La buona politica è come un vino pregevole e schietto, basta un sorso per apprezzarne subito il bouquet e il gusto, tuttavia capita spesso, a Forlì come altrove, che politicanti ovvero mestieranti della difficile arte del governo, al pari di qualche oste furbetto, non solo annacquino il vino della politica, ma addirittura lo diluiscano con acqua torbida, imbevibile.
La metafora dell’attuale politica forlivese è proprio questa: c’è chi, a bella posta, annacqua oltre misura la schiettezza del confronto tra i partiti e, magari, per maggiore sicurezza avvelena pure i pozzi perché nessuno insista a voler soddisfare la propria sete di trasparenza. Le prime due sedute del nuovo Consiglio comunale, di nuovo a guida centrodestra con Zattini sindaco, hanno proprio confermato questo quadro, così poco edificante, di confusione tra luci e ombre, tra acque chiare e acque scure, quasi col fine unico di disaffezionare i forlivesi dalla politica, riconducendo quest’ultima in ambiti sempre più ristretti, esclusivi, insomma nel cerchio di élite, capaci di governare il consenso elettorale, quindi strumentalizzare, manovrare eletti e istituzioni con i perfidi fili del burattinaio nascosto. Eppure, sono mesi e mesi che a Forlì molti sanno, ma fingono di non sapere quanto, ormai, risulta un segreto di Pulcinella.

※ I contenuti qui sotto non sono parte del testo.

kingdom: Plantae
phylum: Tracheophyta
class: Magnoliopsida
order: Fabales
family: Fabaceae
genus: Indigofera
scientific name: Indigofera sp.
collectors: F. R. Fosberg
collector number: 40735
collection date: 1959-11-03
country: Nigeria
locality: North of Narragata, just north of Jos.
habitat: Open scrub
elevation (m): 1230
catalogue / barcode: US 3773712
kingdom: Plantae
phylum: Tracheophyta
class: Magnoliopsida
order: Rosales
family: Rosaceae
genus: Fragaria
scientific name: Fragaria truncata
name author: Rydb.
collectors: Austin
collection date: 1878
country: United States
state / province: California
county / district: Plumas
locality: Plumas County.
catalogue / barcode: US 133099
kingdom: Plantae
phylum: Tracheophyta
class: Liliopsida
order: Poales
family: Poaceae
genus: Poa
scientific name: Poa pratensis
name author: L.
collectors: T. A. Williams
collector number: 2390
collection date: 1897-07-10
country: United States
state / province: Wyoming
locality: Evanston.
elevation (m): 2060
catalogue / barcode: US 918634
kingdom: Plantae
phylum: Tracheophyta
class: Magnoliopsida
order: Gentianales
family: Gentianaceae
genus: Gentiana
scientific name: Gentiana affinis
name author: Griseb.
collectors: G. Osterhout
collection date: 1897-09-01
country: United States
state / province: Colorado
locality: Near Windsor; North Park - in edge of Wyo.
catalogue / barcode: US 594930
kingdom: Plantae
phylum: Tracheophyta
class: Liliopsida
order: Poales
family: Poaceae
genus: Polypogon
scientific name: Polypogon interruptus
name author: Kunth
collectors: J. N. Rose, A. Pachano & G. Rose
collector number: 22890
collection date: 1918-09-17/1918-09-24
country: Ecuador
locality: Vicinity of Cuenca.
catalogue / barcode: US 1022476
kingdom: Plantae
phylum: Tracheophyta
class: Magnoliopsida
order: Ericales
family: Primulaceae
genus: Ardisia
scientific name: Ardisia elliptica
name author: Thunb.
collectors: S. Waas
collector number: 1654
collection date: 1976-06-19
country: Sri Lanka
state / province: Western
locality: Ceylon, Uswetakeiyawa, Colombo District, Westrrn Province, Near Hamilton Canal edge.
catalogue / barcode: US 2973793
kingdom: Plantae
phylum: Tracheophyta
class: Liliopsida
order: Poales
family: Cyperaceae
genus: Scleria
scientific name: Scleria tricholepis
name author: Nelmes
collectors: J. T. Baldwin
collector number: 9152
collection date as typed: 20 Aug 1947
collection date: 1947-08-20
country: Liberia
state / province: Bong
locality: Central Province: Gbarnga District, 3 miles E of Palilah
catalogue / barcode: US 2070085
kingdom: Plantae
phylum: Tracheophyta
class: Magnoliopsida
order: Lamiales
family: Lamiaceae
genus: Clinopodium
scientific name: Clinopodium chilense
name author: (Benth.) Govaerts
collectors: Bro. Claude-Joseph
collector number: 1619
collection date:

Sono, infatti, mesi e mesi che il “grande giovane” Marco Di Maio, ex parlamentare e collaudato voltagabbana della sinistra locale, è ufficialmente ritenuto, accreditato quale tessitore di una nuova trama politica cittadina, finalizzata ad aggregare trasversalmente, da destra a sinistra, tutta l’ampia area moderata, sia per condizionare, contenere la sinistra piddina assieme a quella radicale e ambientalista sia per frenare, magari isolare la forza della destra meloniana. Sono, dunque, mesi e mesi che l’ex onorevole, sodale renziano dopo aver tradito il Partito Democratico, si profila, anzi incombe sulla politica forlivese, manovrandone i protagonisti, quasi fossero soltanto tutti miseri pedoni di una sua insolita partita a scacchi.
Il “grande giovane”, l’ho definito così perché, pur se per finalità diverse e con strumenti differenti, il suo sotterraneo gioco di destabilizzare e scomporre la politica forlivese per darle un diverso assetto mi richiama alla mente la medesima tecnica del “grande vecchio” Licio Gelli, anch’essa propedeutica ad un piano di rinascita italiana negli anni ’70-’80. Inevitabile, anche nel metodo politico bisogna distinguere tra capiscuola ed epigoni imitatori! Insomma, il cantiere politico di Di Maio è aperto, già attivo nella nuova giunta ed è un perfetto pot-pourri di ondivaghi cerchiobottisti di destra e sinistra, cattolici e massoni, lobby e lobbisti, infine politicanti con la presunzione di spacciare per genialità il loro pensiero, solitamente nulla o poco più di un’inezia nel sottovuoto spinto.
Per carità, un laboratorio politico, locale o nazionale che sia, arricchisce sempre la cultura del buon governo, ma non si comprende perché debba realizzarsi di nascosto, nella penombra della democrazia e del confronto pubblico: forse, perché sia noto solo a cose fatte, dunque nell’impossibilità di opporvi una giusta contrarietà? Sono mesi e mesi che l’ex onorevole Di Maio non smentisce le voci insistenti su questo suo ruolo di orditore di uno specifico “piano di rinascita politica forlivese”, per questo dubito che replicherà alle parole odierne del consigliere comunale Marco Catalano (FdI), che, stamani, in un’intervista lo ha esplicitamente tirato in ballo, quale autore di sospette interferenze sul centrodestra, molto prossime alla congiura. Marco Di Maio non reagisce, non raccoglie, lascia correre, appena un lieve, enigmatico sorriso sul suo volto di simpatico, imberbe seminarista, tuttavia già tanto curiale e provetto negli scherzi da prete: fidarsi è bene, ma, date retta, non fidarsi è meglio.